Um dicionário de cineastas brasileiros, que também é uma forma de legitimação (Miranda, 1990) tornou-se, igualmente, fonte de consulta, pois trazia dados biográficos e filmográficos, incluindo participações em festivais e premiações de diretores de cinema socialmente reconhecidos, dados esses que viriam a ajudar na preparação das entrevistas. Desse modo, associando informações advindas de diferentes fontes, foi possível organizar um pequeno banco de dados, relativamente detalhado, que passou a funcionar como base para a construção da população da pesquisa.



DELIMITAÇÃO DO UNIVERSO DE SUJEITOS A SEREM ENTREVISTADOS

Numa metodologia de base qualitativa o número de sujeitos que virão a compor o quadro das entrevistas dificilmente pode ser determinado a priori – tudo depende da qualidade das informações obtidas em cada depoimento, assim como da profundidade e do grau de recorrência e divergência destas informações. Enquanto estiverem aparecendo "dados" originais ou pistas que possam indicar novas perspectivas à investigação em curso as entrevistas precisam continuar sendo feitas.

À medida que se colhem os depoimentos, vão sendo levantadas e organizadas as informações relativas ao objeto da investigação e, dependendo do volume e da qualidade delas, o material de análise torna-se cada vez mais consistente e denso. Quando já é possível identificar padrões simbólicos, práticas, sistemas classificatórios, categorias de análise da realidade e visões de mundo do universo em questão, e as recorrências atingem o que se convencionou chamar de "ponto de saturação", dá-se por finalizado o trabalho de campo, sabendo que se pode (e deve) voltar para esclarecimentos.

No que diz respeito ao número de pessoas entrevistadas, o procedimento que se tem mostrado mais adequado é o de ir realizando entrevistas (a prática tem indicado um mínimo de 20, mas isso varia em razão do objeto e do universo de investigação), até que o material obtido permita uma análise mais ou menos densa das relações estabelecidas naquele meio e a compreensão de "significados, sistemas simbólicos e de classificação, códigos, práticas, valores, atitudes, idéias e sentimentos" (Dauster, 1999, p. 2). Eventualmente é necessário um retorno ao campo para esclarecer dúvidas, recolher documentos ou coletar novas informações sobre acontecimentos e circunstâncias relevantes que foram pouco explorados nas entrevistas.

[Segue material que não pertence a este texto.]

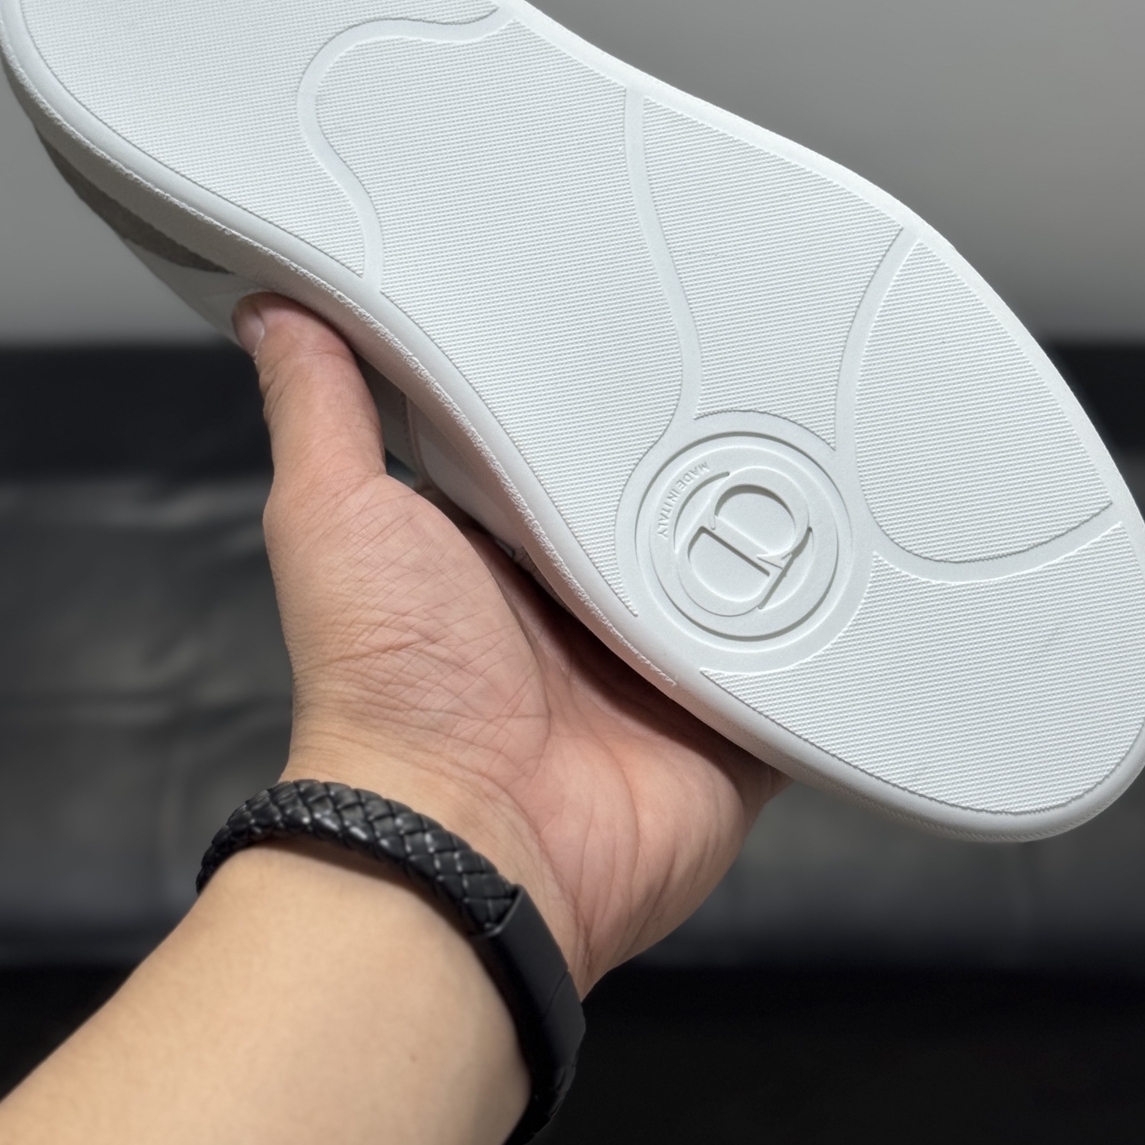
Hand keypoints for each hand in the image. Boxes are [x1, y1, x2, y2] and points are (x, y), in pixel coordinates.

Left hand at [237, 295, 783, 994]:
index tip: (625, 301)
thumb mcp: (336, 514)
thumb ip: (322, 407)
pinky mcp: (733, 712)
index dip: (594, 377)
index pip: (567, 433)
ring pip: (747, 558)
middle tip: (750, 350)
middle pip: (668, 490)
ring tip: (827, 425)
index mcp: (504, 539)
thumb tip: (276, 308)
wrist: (468, 843)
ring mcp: (664, 656)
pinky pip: (807, 653)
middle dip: (703, 436)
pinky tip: (868, 546)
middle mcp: (586, 593)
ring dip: (776, 514)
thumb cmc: (385, 692)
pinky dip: (835, 614)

Na pesquisa a que se refere este texto, o trabalho de campo foi interrompido quando se avaliou que com o material obtido seria possível: 1) identificar padrões simbólicos e práticas empregadas no universo estudado; 2) descrever e analisar diferentes trajetórias profissionais e construir hipóteses relativas ao processo de formação e de socialização profissional; 3) identificar valores, concepções, idéias, referenciais simbólicos que organizam as relações no interior desse meio profissional, buscando compreender seus códigos, o ethos3 profissional, mitos, rituais de consagração e legitimação, diferentes visões de cinema e concepções de aprendizagem do ofício e 4) configurar algum nível de generalização no que dizia respeito a essa categoria profissional, ao seu sistema de aprendizagem, regras de funcionamento, relação com o trabalho, rituais de ingresso e de consagração e assim por diante.

Para Dauster (idem), esse tipo de trabalho de campo tem como objetivo "compreender as redes de significado a partir do ponto de vista do 'outro', operando com a lógica e não apenas com a sistematização de suas categorias" (p. 2) e não deve ser interrompido enquanto essa lógica não puder ser, minimamente, compreendida.